Is there gas in the car?

Updated: Apr 15, 2020


I have a firm ruling on subject matter; never use illness or holidays. However, as one of the best-received pieces I ever wrote was about my two-week holiday on the men's chest ward at Bristol Royal Infirmary, I feel it won’t do any harm to touch upon a recent trip to the USA.

Welcome to Boston

A city which, as the tinderbox of the American revolution and a major source of Provisional IRA cash for bombs and bullets, an Englishman might approach with some well-judged caution. With this in mind, I decided that if we were on a tourist bus or at an event and one of the guides were to ask, “So, where are you guys from?” I would pretend to be Italian. “Ah, mi dispiace ma sono Italiano. Non parlo Inglese.” I had it All. Worked. Out.

The Tour Bus

We board the hop-on-hop-off bus for the first time and hand our tickets to the driver/guide:

“So, where are you guys from?”

“England.” (Bugger!)

“Have ya come back for ya tea?”

The Tea Party Experience

This is a tourist attraction which involves the re-creation of the famous moment when British tea was dumped in Boston Harbour by Americans protesting against the rule of the Crown. We thought it sounded like a bit of a lark, so we pencilled it in, but in the end we didn’t go through with it. Why not? Read on.

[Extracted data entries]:

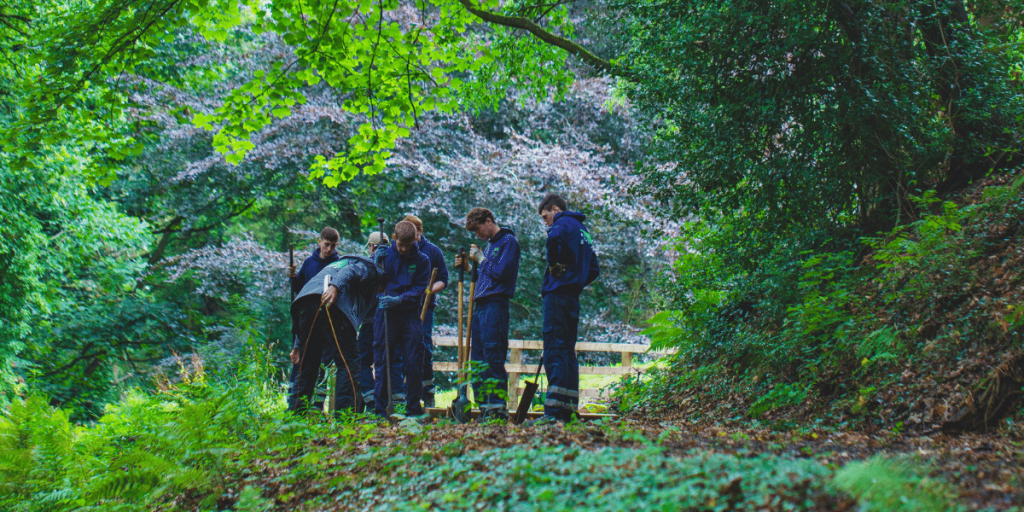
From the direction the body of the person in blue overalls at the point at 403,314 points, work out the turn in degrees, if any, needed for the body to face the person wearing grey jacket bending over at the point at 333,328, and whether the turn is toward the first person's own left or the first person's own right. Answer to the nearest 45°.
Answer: approximately 90° to the first person's own right

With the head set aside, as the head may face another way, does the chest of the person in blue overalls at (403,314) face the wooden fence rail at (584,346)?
no

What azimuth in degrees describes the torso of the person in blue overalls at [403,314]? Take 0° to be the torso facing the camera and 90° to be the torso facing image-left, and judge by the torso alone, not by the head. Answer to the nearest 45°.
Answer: approximately 0°

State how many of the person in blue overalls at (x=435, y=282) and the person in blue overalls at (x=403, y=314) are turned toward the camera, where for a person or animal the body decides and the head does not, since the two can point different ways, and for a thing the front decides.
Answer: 1

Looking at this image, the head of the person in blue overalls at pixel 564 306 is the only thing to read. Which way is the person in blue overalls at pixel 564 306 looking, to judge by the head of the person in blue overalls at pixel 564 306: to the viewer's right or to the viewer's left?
to the viewer's left

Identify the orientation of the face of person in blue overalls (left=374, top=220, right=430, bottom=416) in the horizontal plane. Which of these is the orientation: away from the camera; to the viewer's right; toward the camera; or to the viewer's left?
toward the camera

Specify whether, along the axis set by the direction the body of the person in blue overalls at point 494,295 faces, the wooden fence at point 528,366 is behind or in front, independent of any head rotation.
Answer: behind

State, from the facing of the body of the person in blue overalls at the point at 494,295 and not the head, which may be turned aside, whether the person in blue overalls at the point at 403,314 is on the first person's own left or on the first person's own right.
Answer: on the first person's own right

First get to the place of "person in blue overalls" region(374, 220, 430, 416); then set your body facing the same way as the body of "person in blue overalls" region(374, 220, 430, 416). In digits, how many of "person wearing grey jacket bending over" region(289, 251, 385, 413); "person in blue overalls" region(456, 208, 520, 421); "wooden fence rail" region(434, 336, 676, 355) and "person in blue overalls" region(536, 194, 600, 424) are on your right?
1

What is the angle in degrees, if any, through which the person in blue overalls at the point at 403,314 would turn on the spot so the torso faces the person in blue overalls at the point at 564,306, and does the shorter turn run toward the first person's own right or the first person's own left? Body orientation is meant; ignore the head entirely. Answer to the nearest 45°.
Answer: approximately 45° to the first person's own left

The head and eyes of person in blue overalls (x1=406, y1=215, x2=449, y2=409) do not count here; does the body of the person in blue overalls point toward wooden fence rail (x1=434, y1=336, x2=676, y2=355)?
no

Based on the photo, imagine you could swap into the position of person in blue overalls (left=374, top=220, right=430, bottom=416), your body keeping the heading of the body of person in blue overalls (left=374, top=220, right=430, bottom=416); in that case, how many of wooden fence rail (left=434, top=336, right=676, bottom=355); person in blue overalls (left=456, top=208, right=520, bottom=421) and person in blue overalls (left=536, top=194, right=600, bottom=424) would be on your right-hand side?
0

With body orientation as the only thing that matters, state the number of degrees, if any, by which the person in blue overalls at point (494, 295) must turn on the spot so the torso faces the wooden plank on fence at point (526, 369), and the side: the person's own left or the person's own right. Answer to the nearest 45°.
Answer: approximately 135° to the person's own right

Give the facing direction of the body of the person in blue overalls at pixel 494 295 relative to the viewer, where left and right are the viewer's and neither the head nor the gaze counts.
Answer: facing the viewer and to the left of the viewer

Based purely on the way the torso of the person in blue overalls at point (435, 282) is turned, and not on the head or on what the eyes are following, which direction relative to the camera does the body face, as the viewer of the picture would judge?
to the viewer's left
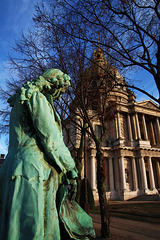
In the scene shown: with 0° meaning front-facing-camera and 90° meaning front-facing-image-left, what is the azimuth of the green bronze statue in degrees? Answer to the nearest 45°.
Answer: approximately 270°
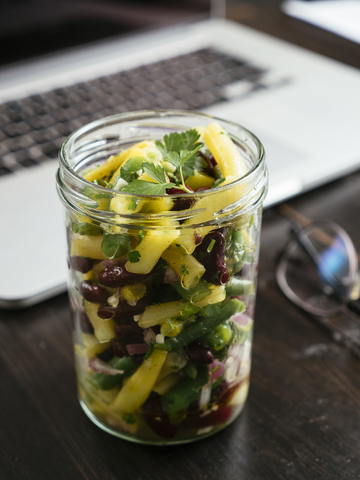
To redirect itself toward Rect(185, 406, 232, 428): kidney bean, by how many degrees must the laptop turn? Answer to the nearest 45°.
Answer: approximately 45° to its right

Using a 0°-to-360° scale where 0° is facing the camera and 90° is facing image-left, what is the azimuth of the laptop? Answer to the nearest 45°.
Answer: approximately 315°

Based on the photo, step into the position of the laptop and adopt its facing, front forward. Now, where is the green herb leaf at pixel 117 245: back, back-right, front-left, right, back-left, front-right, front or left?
front-right

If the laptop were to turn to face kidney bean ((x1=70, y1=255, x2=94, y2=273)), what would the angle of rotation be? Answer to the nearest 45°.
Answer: approximately 45° to its right

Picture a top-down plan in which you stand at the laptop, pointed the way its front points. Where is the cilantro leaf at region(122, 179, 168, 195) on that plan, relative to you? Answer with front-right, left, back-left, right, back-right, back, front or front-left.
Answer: front-right

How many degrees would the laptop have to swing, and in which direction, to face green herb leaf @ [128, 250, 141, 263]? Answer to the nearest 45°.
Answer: approximately 45° to its right

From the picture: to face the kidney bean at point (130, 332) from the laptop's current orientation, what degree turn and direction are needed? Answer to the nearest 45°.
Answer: approximately 45° to its right

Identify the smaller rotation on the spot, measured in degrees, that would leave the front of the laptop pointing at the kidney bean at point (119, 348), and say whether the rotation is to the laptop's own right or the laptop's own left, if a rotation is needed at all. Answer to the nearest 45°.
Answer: approximately 45° to the laptop's own right

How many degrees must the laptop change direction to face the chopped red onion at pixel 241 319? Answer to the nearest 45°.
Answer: approximately 45° to its right
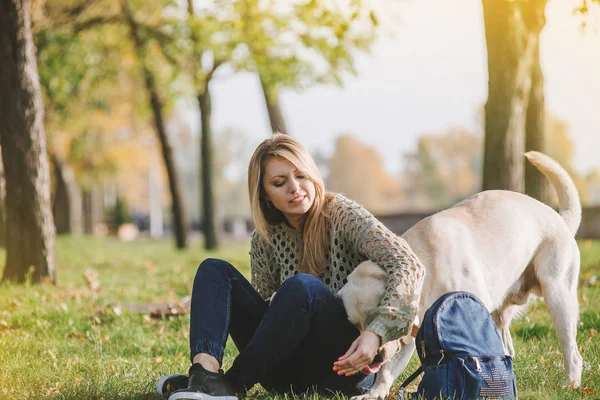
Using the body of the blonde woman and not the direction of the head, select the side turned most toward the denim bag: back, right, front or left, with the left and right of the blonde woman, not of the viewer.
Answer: left

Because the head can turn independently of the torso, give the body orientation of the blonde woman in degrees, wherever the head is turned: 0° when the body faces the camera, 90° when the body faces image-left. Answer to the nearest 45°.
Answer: approximately 45°

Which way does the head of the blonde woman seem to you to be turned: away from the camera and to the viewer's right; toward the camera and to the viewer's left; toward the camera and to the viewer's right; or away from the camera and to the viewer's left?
toward the camera and to the viewer's right

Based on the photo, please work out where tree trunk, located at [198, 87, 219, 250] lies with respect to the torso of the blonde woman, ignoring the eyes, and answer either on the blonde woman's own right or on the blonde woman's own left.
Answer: on the blonde woman's own right

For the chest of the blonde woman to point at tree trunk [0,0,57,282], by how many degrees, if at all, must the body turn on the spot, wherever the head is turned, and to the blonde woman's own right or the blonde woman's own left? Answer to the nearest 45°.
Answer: approximately 90° to the blonde woman's own right

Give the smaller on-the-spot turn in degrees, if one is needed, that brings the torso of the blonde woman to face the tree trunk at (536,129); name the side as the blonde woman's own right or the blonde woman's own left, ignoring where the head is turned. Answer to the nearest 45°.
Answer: approximately 180°

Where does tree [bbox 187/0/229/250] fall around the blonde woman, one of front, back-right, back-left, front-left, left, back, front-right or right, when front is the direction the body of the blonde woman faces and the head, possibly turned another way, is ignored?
back-right

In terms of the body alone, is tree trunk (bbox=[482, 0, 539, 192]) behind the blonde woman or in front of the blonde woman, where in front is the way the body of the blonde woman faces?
behind
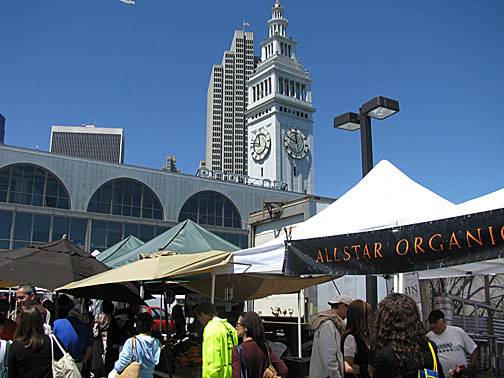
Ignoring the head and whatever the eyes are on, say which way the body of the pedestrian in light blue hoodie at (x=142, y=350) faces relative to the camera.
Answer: away from the camera

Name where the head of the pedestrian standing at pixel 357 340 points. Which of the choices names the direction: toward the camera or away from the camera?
away from the camera

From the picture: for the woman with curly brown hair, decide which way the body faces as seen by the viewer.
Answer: away from the camera

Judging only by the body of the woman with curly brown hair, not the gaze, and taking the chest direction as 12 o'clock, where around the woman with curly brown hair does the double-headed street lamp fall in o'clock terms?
The double-headed street lamp is roughly at 12 o'clock from the woman with curly brown hair.

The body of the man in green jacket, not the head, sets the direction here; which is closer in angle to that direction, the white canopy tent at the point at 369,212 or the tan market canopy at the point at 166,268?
the tan market canopy

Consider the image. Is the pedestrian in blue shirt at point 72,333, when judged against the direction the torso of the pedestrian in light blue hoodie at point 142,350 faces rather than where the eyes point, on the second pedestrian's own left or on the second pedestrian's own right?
on the second pedestrian's own left
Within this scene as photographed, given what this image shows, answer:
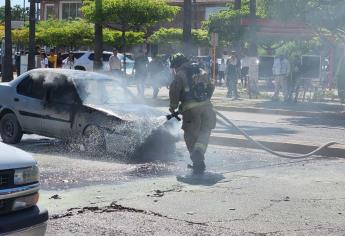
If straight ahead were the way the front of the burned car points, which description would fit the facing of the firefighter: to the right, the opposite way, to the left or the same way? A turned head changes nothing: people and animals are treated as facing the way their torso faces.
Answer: the opposite way

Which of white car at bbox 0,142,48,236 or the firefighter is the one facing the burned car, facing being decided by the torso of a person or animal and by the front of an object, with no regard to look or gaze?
the firefighter

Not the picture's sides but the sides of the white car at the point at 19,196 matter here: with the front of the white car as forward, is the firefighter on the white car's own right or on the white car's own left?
on the white car's own left

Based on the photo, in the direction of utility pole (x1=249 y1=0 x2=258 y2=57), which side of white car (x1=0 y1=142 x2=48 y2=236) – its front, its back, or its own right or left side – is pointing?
left

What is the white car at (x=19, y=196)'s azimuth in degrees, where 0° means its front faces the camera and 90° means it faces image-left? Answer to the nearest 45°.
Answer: approximately 315°

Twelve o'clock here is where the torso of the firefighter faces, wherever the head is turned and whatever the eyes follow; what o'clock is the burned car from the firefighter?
The burned car is roughly at 12 o'clock from the firefighter.

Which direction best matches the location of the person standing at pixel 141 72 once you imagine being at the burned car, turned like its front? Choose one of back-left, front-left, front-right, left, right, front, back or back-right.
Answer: back-left

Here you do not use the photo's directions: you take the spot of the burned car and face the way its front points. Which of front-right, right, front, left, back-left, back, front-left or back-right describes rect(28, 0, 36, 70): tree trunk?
back-left

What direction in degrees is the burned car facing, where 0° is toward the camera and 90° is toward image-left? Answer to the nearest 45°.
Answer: approximately 315°

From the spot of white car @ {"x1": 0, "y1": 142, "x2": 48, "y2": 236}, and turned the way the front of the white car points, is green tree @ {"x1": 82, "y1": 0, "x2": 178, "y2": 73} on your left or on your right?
on your left

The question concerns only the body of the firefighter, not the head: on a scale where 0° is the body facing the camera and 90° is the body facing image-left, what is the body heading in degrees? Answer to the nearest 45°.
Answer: approximately 135°

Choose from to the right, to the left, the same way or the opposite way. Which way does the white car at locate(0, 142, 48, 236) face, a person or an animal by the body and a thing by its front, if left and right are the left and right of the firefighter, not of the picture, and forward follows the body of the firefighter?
the opposite way
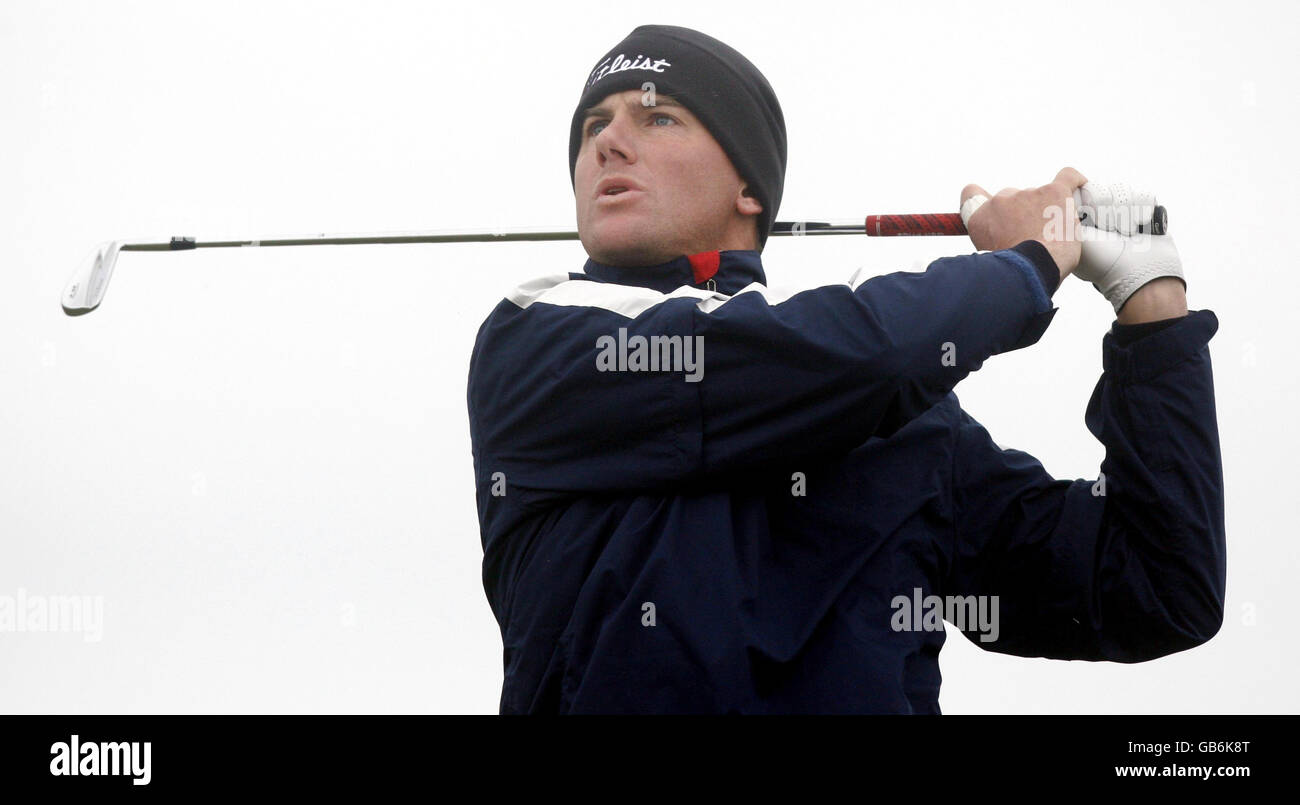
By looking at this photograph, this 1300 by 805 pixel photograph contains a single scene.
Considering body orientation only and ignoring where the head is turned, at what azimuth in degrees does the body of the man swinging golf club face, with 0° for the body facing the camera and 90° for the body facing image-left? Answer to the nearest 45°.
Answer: approximately 0°

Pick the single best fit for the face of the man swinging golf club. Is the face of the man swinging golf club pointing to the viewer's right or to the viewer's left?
to the viewer's left
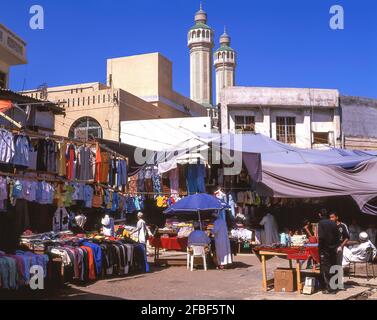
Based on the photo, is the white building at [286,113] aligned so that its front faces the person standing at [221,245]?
yes

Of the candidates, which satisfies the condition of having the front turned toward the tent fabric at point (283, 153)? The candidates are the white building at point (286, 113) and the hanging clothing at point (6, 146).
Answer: the white building

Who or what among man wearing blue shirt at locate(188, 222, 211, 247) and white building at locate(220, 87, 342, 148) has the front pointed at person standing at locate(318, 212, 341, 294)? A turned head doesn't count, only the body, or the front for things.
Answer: the white building

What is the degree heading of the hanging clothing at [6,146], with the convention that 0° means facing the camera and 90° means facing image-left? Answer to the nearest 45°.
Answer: approximately 0°

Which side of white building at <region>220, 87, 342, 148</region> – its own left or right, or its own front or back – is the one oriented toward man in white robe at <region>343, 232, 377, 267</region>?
front

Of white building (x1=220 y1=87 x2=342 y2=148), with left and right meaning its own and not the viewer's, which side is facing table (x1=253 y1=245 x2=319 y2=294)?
front

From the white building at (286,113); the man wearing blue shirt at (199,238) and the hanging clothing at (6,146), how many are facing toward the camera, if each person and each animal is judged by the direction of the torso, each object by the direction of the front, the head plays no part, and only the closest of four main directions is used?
2
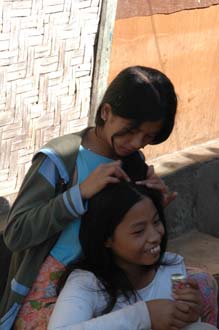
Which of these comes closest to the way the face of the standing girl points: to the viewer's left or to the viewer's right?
to the viewer's right

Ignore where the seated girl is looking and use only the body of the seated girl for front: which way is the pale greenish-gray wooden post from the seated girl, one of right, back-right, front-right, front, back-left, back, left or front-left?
back-left

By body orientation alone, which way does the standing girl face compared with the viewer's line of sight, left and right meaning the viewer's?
facing the viewer and to the right of the viewer

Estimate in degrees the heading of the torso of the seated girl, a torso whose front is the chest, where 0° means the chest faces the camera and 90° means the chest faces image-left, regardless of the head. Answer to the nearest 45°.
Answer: approximately 315°

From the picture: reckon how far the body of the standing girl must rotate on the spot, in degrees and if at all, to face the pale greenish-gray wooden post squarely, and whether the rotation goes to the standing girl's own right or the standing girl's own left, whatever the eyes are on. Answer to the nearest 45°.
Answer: approximately 135° to the standing girl's own left
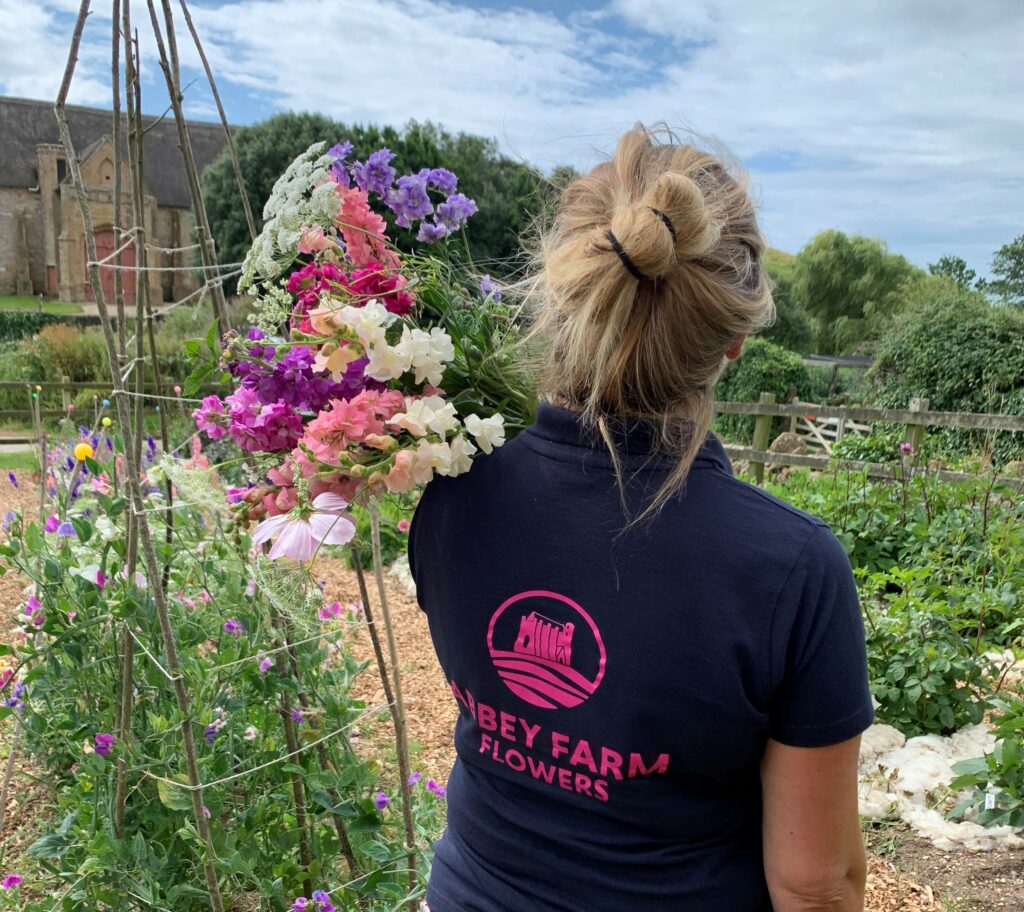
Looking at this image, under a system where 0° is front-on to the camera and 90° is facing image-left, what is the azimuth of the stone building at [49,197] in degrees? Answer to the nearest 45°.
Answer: approximately 0°

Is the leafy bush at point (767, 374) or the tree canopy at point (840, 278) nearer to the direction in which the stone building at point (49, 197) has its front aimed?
the leafy bush

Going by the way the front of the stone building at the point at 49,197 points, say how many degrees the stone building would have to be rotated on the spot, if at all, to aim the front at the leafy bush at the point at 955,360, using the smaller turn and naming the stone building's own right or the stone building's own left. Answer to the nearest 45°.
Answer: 0° — it already faces it

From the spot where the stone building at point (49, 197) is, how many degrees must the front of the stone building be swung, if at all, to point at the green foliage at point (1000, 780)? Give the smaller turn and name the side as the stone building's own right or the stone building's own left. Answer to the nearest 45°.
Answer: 0° — it already faces it

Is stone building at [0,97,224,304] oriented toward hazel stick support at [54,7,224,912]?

[Task set]:
a - In the Boston trip account, swap "USA" for "United States" and write out the passage that begins at the words "Updated: Apr 15, 2020" and ends after "to the USA.".
b - Answer these questions from the Boston trip account:
(i) On what date was the piece updated?
(ii) What nationality did the writer plan to pretend to be?
(iii) Whose job did the person who took the tickets on the tour bus combine?
c - Carry on the Boston trip account from its final sentence.

[Results for each task]:
a -
Updated: Apr 15, 2020


I have a firm ruling on subject matter; never use illness or holidays. However, as one of the best-received pieces I ever wrote was about my two-week holiday on the men's chest ward at Bristol Royal Infirmary, I feel it won’t do any harm to touch upon a recent trip to the United States.

b -
(i) Apr 15, 2020
(ii) Italian
(iii) The driver's and the guide's (a driver/guide)

c -
The World’s #1 Clash Fan

The biggest fan of Britain’s great punk band The Clash is a charming thirty-year-old black geezer who is funding his music production ambitions by driving the Uber which took us on the forty-five minute ride from Boston to Salem. Most of which was spent talking about The Clash. He’s got all the CDs, albums, DVDs, and posters (he has a young family, so we must assume he is also lucky enough to have a wife who tolerates posters of The Westway on the walls of their apartment). He speaks of Joe, Mick, Paul, and Topper as if they were personal friends, and when I ask how a young chap like himself came to have such a relationship with a group of Englishmen who had disbanded before he was born, he replies that by chance he heard Rock the Casbah, was fascinated, researched them, could see they were for real, and the message they put across gave him the impetus to have a go at music himself. I never got your name but AhJegannie is your Uber handle, and we wish you well. And yes, to confirm, Peppa Pig is hugely popular over here too.

Steely Dan

It is the night of their residency at the Orpheum Theater and they open by playing the whole of the Gaucho album, which, despite having some fabulous grooves, I find rather a cold record. Unfortunately the provision of toilet facilities in the theatre is not commensurate with the amount of beer being shipped by chaps with bladders which have lost much of their youthful snap, so trips to the facilities have to be carefully timed, and at one point at the urinal I rue my decision to wear red suede shoes. My wife and granddaughter describe the opening act, a modern jazz trio, as ‘the worst half-hour of our lives’, I think things got marginally better, although we haven’t talked about it much. Still, it’s not for everybody. The thirteen-year-old may bear long-term scars from the sight of so many blokes of her granddad’s age enjoying themselves with such wild and unfettered abandon, but she liked the backing singers, The Danettes. And yes, there was gas in the car.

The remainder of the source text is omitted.